Ähnliche Töne sind auch aus Russland zu vernehmen. Dmitri Kosak, stellvertretender Ministerpräsident und Chef des Formel-1-Rennens von Sotschi, findet, dass Kinder auf dem Grid nichts zu suchen haben. Die hätten schließlich Angst vor den Motoren. »Wir brauchen hier Erwachsene.« Frauen im Motorsport seien attraktiv und passend, führte Kosak auf einer Pressekonferenz in Moskau aus. »Und ganz nebenbei: Unsere Frauen sind die schönsten.« Falls man eine Einigung mit Liberty Media erreichen könne, wolle man in Sotschi auf jeden Fall die Tradition der Grid-Girls wiederbeleben.

Deren Fehlen beklagen auch etliche der Fahrer: »Ein paar heiße Mädels vor den Autos, das ist doch für die ganze Szene nur förderlich«, befand beispielsweise der deutsche Renault-Pilot Nico Hülkenberg flapsig gegenüber dem Magazin »No Sports«. Dies alles sei »ein Rückschritt in Sachen Showbusiness«, moserte der Rheinländer.

Unter den Grid-Girls selbst herrscht Unmut. Einige der Frauen, die zumeist als Model arbeiten, argumentieren, ihnen werde der Job genommen - von Feministinnen, so ihre Annahme: »Lächerlich, dass Frauen, die sagen, dass sie für Frauenrechte kämpfen, bestimmen, was andere tun sollten und was nicht, indem sie uns daran hindern, einen Job zu machen, den wir lieben und den wir stolz machen«, twitterte beispielsweise US-Grid-Girl Rebecca Cooper auf Twitter.
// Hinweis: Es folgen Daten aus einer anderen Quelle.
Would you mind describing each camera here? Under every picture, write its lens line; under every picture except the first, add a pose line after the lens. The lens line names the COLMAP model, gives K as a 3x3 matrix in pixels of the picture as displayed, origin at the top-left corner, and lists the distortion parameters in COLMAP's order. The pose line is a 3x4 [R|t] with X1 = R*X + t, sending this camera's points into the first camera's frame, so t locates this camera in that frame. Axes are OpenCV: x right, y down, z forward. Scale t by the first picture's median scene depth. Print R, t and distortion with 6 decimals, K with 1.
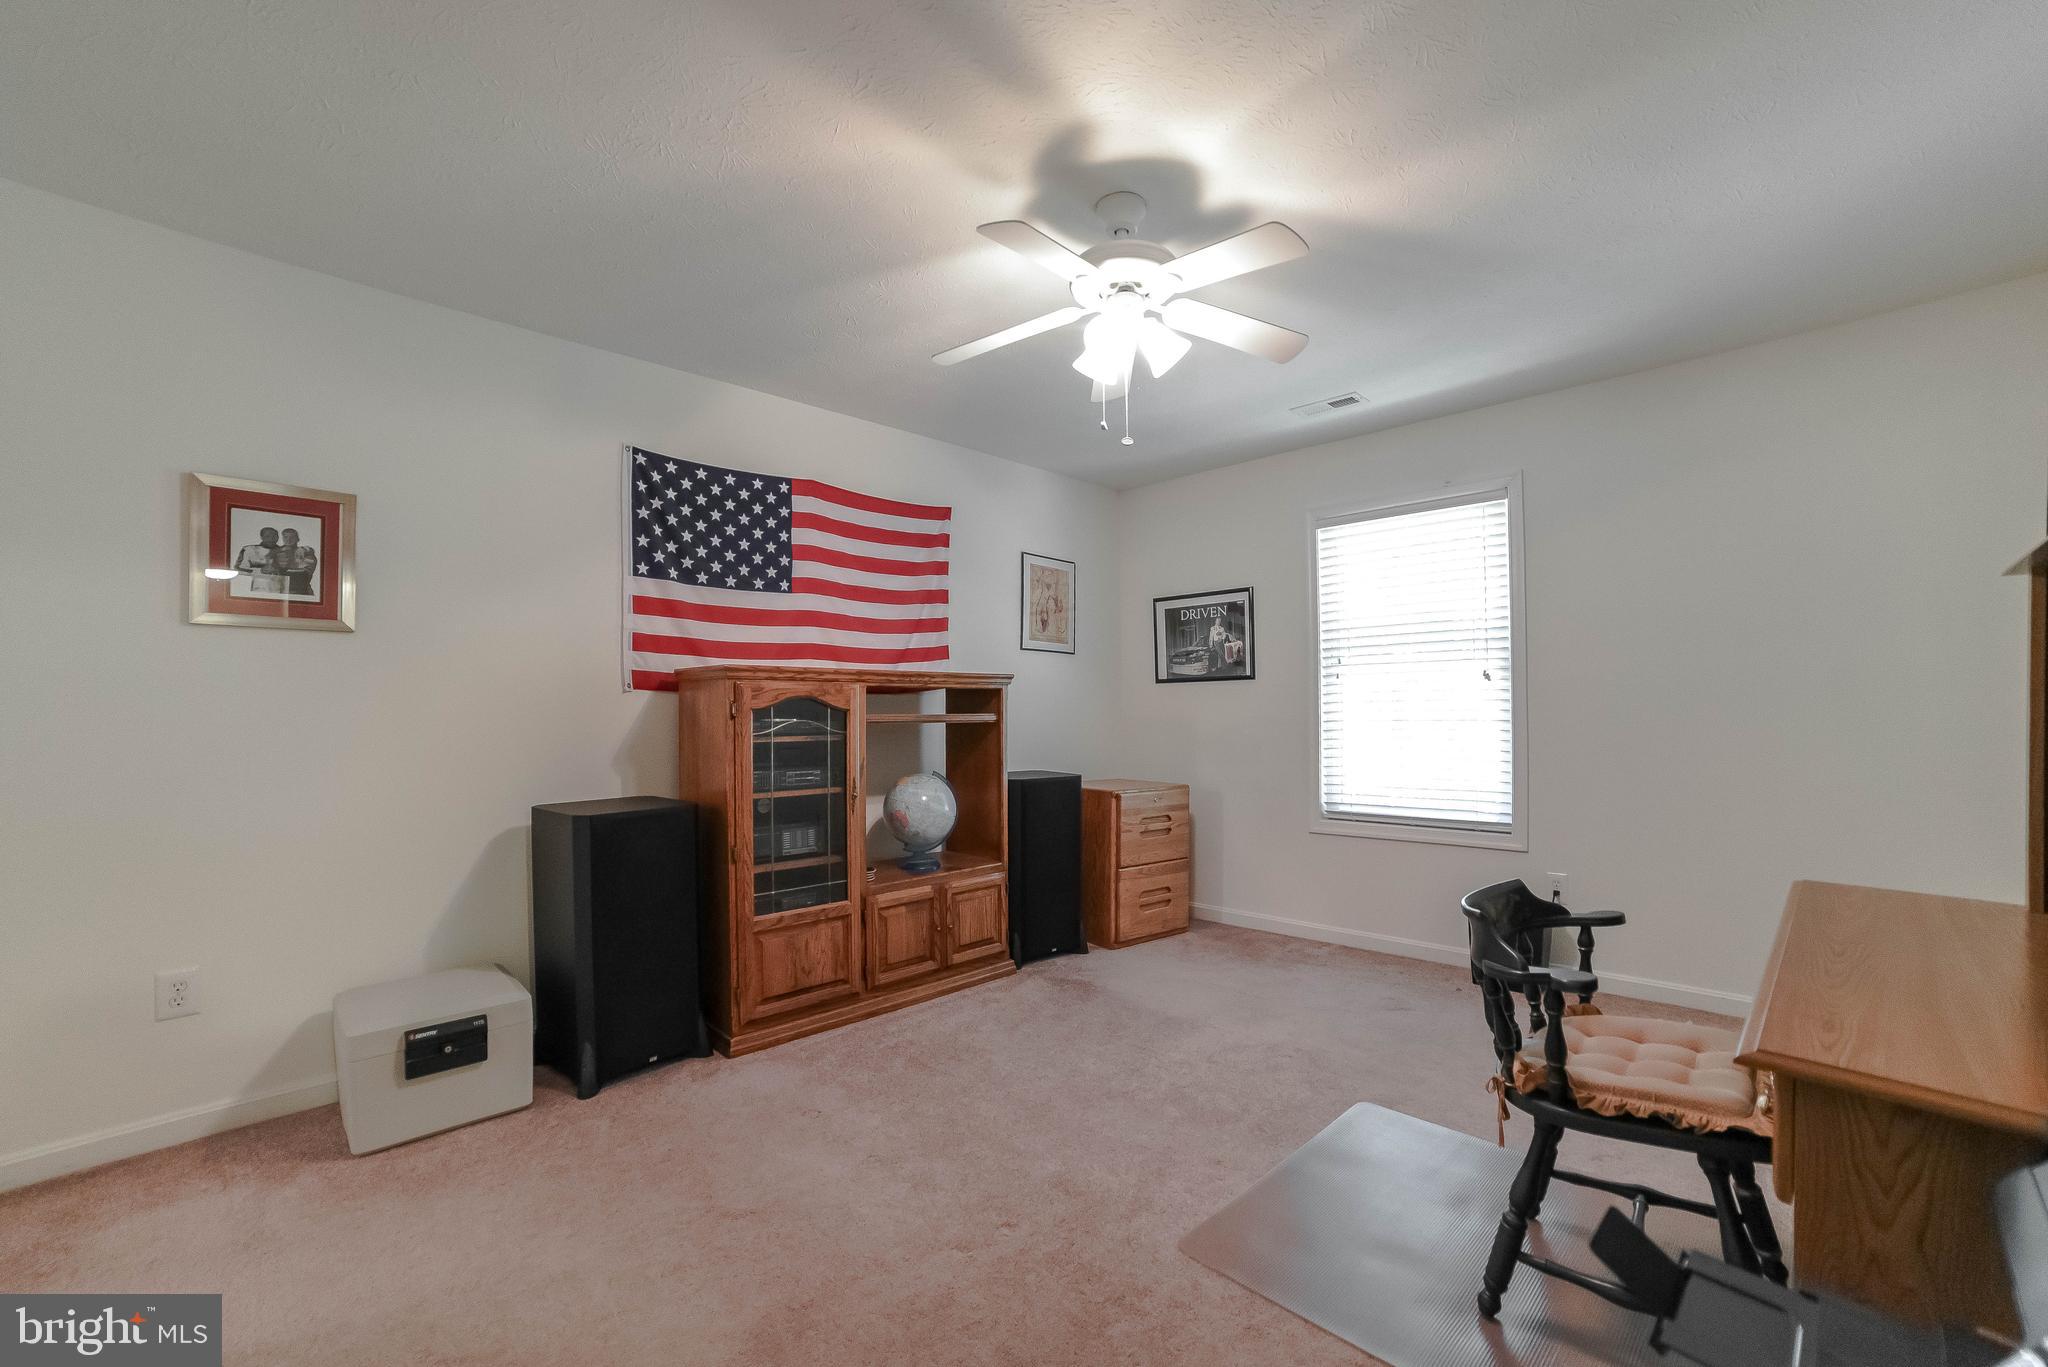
lens RADIAL K [[873.6, 0, 1024.4], [0, 873.6, 702.9], [0, 0, 1]] dist [-0.001857, 0.000237]
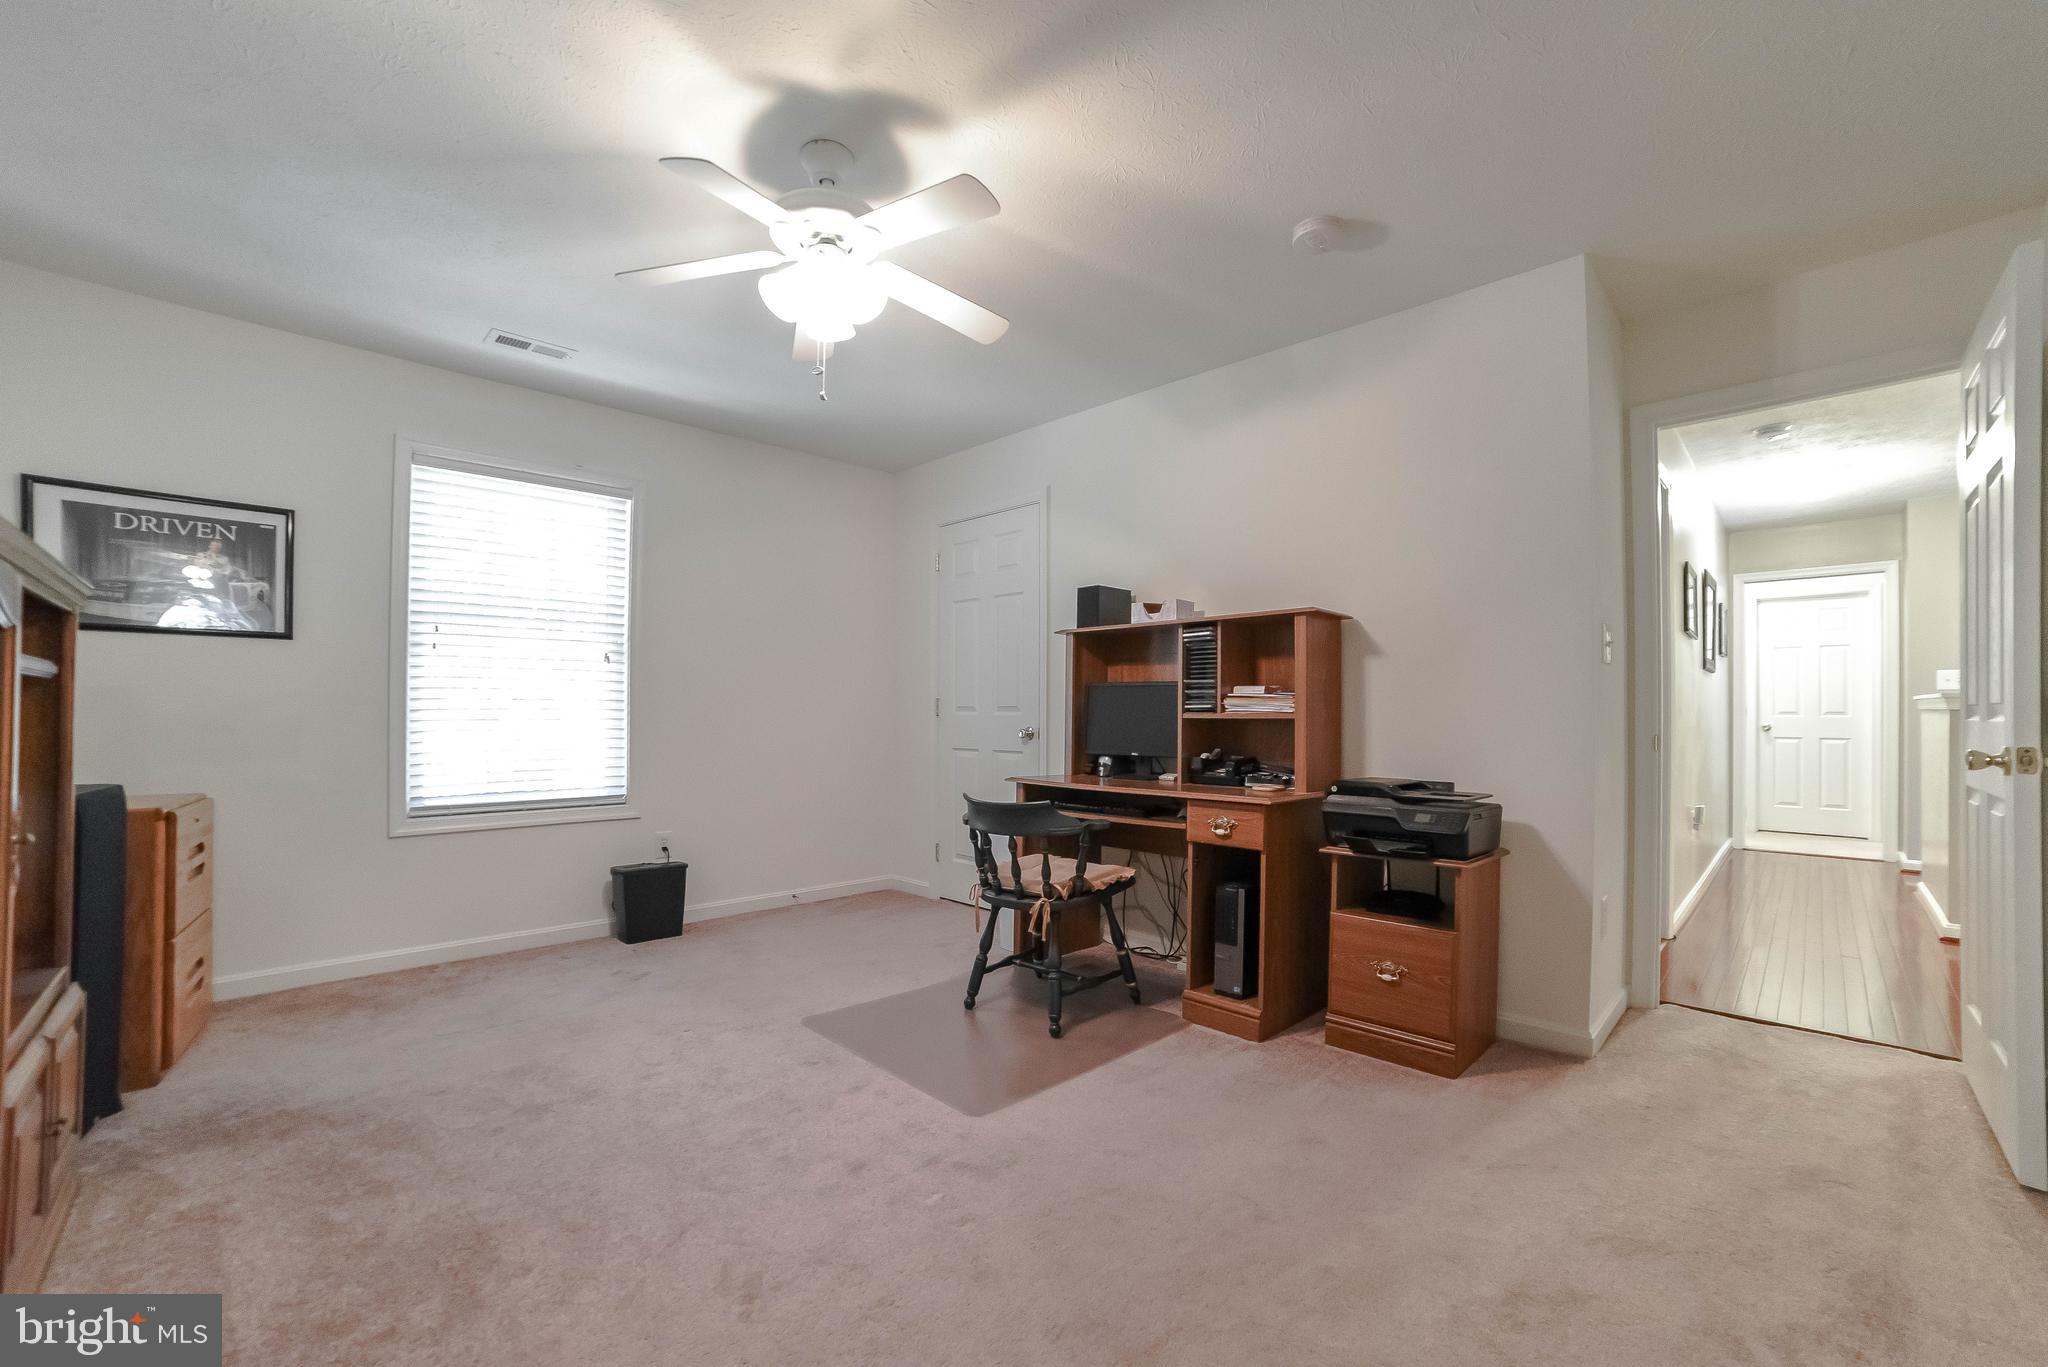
lens RADIAL K [[873.6, 0, 1024.4], [0, 873.6, 702.9], [0, 0, 1]] dist [-0.001857, 0.000237]
pose [[0.026218, 0.021788, 0.999419, -0.467073], [-0.013089, 0.999684, -0.021451, 0.035066], [-0.999571, -0.012519, 0.026495, 0.409444]]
Die Britin Michelle Westby nennt ihren Ausschluss und den ihrer Kolleginnen eine Überreaktion: »Ich kann an einer Baustelle vorbeikommen und höre die gleichen Kommentare wie bei den Rennen, warum also plötzlich einen Job wegen unerwünschter männlicher Aufmerksamkeit verlieren? Das ist ein Witz. Was kommt als Nächstes?«

Doch die Formel-1-Besitzer wissen sich in guter Gesellschaft mit ihrem Verzicht auf den Einsatz von Frauen als schmückendes Beiwerk. So verkündete beispielsweise der Dartsverband PDC, künftig keine Walk-on-Girls mehr mehr zur Begleitung seiner Spitzenathleten zu entsenden. Und im Profiradsport könnten schon bald die Podium-Girls der Vergangenheit angehören: Die Spanien-Rundfahrt Vuelta hat 2017 mit der Tradition gebrochen, dass sich der Sieger von zwei Damen gleichzeitig Küsschen auf die Wange geben lässt. Nach einem Bericht der »Times« aus London werden auch bei bei der Tour de France 2018 keine »Tour-Hostessen« mehr im Einsatz sein. Der Veranstalter A.S.O. hat dies noch nicht bestätigt, die Annahme erscheint aber schlüssig: A.S.O. ist gleichzeitig auch der Ausrichter der Vuelta.

Auch in Deutschland ist das Thema mittlerweile präsent. Der Deutsche Fußball-Bund wird beim Pokalfinale dieses Jahr keine prominente Dame bitten, ein goldenes Kleid überzustreifen und so gewandet den Pokal durch das Berliner Olympiastadion zu tragen.